L’allocation logement versée aux époux [R] était d’un montant de 318,30€ au mois de janvier 2015, elle a continué d’être versée après le décès de monsieur, puisque Mme [R] produit un courrier émanant de la caisse d’allocations familiales établissant qu’elle était toujours servie au début de l’année 2018 et pour un montant mensuel de 377€. Cette prestation ne constitue pas non plus un revenu issu du salaire.

Les revenus de monsieur

C’est donc sur la base d’un revenu mensuel de 1335,71€ qu’il convient de calculer le revenu du défunt soit la somme de 16'028,52€ (1335,71€ x 12).

Le revenu de référence du foyer

Mme [R] étant femme au foyer, ce revenu de référence est constitué des seuls revenus de monsieur, soit 16'028,52€.

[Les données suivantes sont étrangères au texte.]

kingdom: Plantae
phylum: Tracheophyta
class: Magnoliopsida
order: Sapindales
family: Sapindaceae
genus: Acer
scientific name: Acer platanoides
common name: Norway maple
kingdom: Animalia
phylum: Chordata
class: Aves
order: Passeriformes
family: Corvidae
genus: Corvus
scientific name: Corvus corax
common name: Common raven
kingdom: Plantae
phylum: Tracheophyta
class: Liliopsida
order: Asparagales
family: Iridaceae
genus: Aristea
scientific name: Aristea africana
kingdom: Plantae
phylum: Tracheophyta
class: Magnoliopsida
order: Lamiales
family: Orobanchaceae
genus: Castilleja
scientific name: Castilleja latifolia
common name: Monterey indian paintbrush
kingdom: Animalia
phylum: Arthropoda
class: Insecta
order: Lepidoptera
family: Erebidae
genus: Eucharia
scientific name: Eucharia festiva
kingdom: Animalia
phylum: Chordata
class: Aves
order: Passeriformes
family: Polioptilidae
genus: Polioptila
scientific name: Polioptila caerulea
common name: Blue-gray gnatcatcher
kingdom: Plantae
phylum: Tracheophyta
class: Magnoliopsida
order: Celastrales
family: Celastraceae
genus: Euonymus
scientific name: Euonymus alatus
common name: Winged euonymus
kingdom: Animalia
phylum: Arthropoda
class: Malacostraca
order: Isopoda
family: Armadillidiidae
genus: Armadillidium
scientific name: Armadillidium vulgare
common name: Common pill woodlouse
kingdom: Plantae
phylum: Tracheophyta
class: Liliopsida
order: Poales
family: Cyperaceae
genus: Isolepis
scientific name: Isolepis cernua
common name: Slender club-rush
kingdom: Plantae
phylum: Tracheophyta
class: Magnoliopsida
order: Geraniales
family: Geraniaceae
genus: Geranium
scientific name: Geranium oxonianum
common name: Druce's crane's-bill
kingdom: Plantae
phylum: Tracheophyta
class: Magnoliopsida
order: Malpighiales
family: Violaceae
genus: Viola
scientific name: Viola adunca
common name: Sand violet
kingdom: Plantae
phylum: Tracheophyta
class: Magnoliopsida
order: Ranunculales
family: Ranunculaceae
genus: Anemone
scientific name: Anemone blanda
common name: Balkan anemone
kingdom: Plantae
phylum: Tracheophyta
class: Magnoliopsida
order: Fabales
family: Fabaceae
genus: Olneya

La part d’autoconsommation de M. [R]

Pour une famille composée de trois personnes, en l’occurrence les deux époux et un jeune enfant, la part des revenus du foyer qui était consommé par le défunt doit être évaluée à 25%. En conséquence le revenu consommé par le défunt était de 4007,13€. (16'028,52€ x 25%).

Le revenu disponible pour l’épouse et l’enfant au jour du décès

Il s’établit à la somme de 12.021,39€ (16'028,52€ – 4007,13€).

Les revenus actuels du foyer

Comme cela a été dit plus avant, Mme [R] a continué de percevoir la prestation d’accueil du jeune enfant (PAJE) qui a été servie pour une période limitée du [Date naissance 2] 2013 et jusqu’au [Date naissance 2] 2016, et qui ne constitue pas un revenu.

L’allocation logement qui était versée du vivant de monsieur et qui continue de l’être au profit du foyer du conjoint survivant ne constitue pas un revenu.

En revanche, Mme [R] perçoit depuis le décès de son époux des prestations dont le versement est en lien direct avec ce décès et qui sont des revenus de substitution à savoir une allocation de soutien familial d’un montant mensuel de 109,65€, une allocation de veuvage d’un montant mensuelle de 602,12€ qui lui a été versée à compter du 1er mai 2015 et jusqu’en juin 2017, soit sur 25 mois, outre un revenu de solidarité active (RSA) d’un montant de 595,54€, dont elle dit que le versement est venu remplacer la prestation d’allocation de veuvage, et qui constitue un revenu minimum dont il convient de tenir compte même s’il ne donne pas lieu à une déclaration fiscale.

Les revenus actuels du foyer s’élèvent à la somme annuelle de 8462,28€ qui correspond aux montants cumulés :

— de l’allocation de soutien familial de 1315,80€ (109,65€ x 12)

— du revenu de solidarité active pour la somme annuelle de 7146,48€ (595,54€ x 12).

La perte annuelle du foyer

Cette perte s’établit à 3559,11€ (12.021,39€ -8462,28€).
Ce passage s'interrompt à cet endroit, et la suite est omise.